Rather, it was French troops who were airlifted into Bangui. It was left to the United Nations to move peacekeepers from Darfur, Liberia, Ivory Coast, and even Haiti, to try to staunch the bloodletting in South Sudan.
The African Standby Force was designed to provide the African Union with exactly the kind of military capability it needs to respond rapidly to critical situations of these kinds.
The concept was discussed in Harare in 1997 by African Chiefs of Defence Staff, but the initiative had to wait until July 2002 before it received a formal go-ahead.
The Standby Brigades would answer to the African Union's Peace and Security Council, the continental equivalent of the UN Security Council. The aim was to produce a rapidly deployable force and that by 2012 two units, each 2,500 strong, would be operational within just 14 days.
The United States lavished money on what was described as the "African Peace and Security Architecture," providing US$ 500 million to train up to 50,000 African troops.
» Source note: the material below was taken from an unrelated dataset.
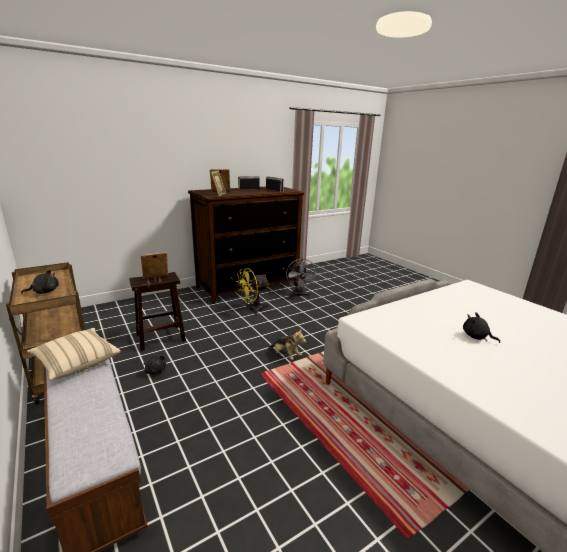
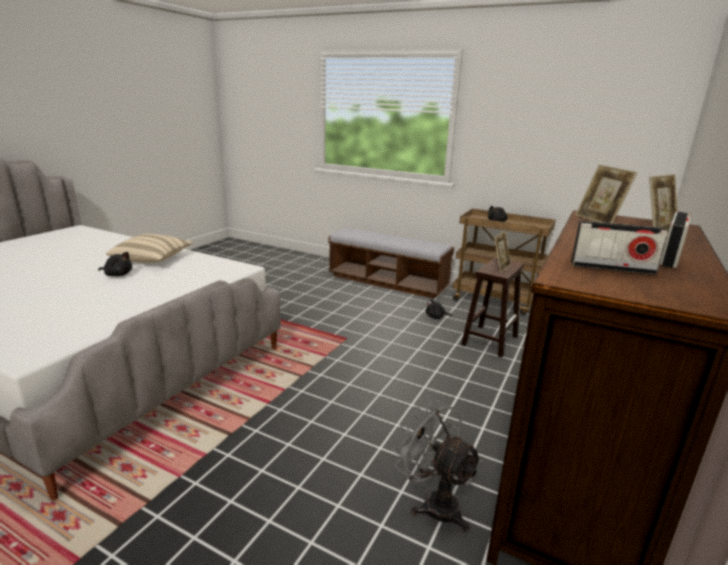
camera: 150 degrees right, 0 degrees up
(77, 362) = (426, 244): beige pillow -> beige pillow (152, 260)
(252, 309) = (463, 418): yellow fan -> none
(286, 355) = (338, 362): plush toy -> none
British involvement was also substantial, with more than £110 million a year being invested via the African Conflict Prevention Pool for nearly a decade. Today the figure stands at £51.5 million  The Pool is a joint initiative, run by the Foreign Office, the Ministry of Defence and DFID.
But the force, with its 5 regional Standby Brigades, has failed to materialise. The concept has been a signal failure. Differences between African states run far too deep for them to be used in the continent's many crises. When Ivory Coast and Mali fell apart it was the old colonial power - France - that came to the rescue.
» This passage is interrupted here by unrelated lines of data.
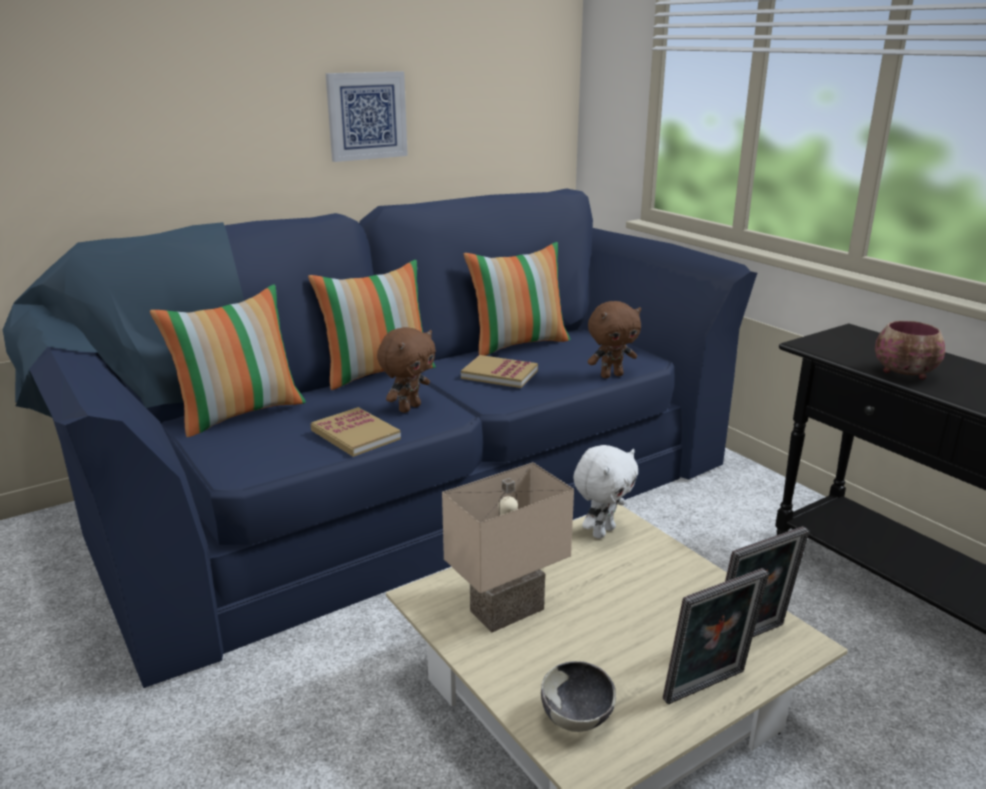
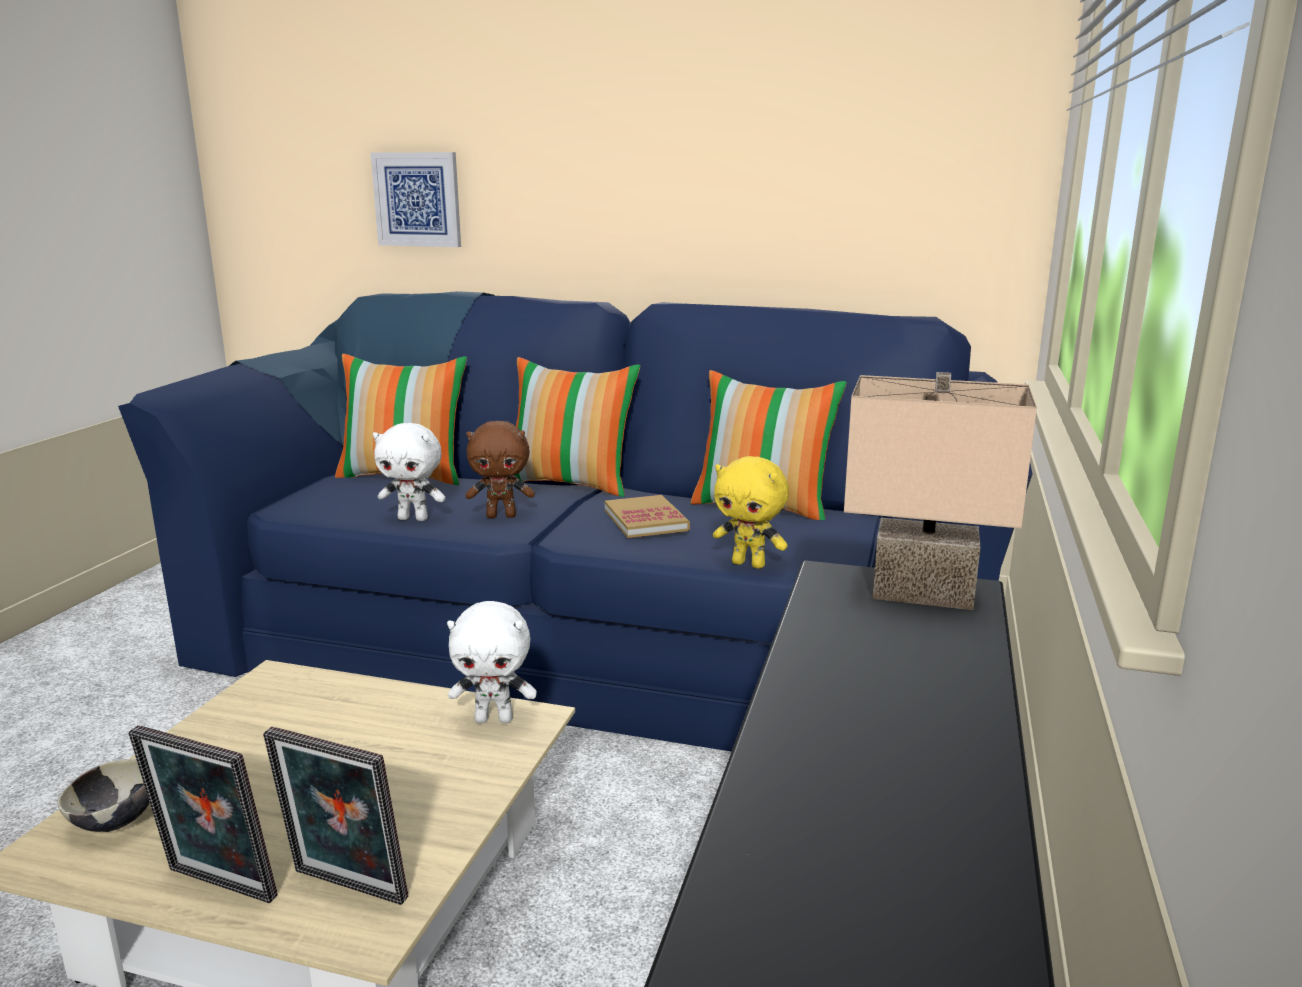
camera: 50 degrees right, 5 degrees down
(355, 435) = (414, 518): book -> white plush toy
(366, 116) = (706, 200): picture -> picture (417, 199)
(508, 612) = (278, 724): beige table lamp -> beige table lamp (921, 594)
(611, 375) = (749, 564): brown plush toy -> yellow plush toy
(905, 374) = (818, 654): bowl -> none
In November 2013 an official statement from the South African government took the route of least resistance: they announced that the force would be renamed.
The "African Capacity for Immediate Response to Crises" (ACIRC), would be what was termed a "transitional arrangement" until the African Standby Force could be up and running. The Nigerian Guardian was more forthright. It reported that the Standby Brigades had made little progress since they were first dreamed up over a decade ago.
So why the failure? Africa is capable of running military operations, given sufficient outside financial and logistical support. The Peace and Security Council currently boasts two "Field Missions". One, in the Western Sahara, is so dormant it need not detain us. The other - in Somalia - is clearly active.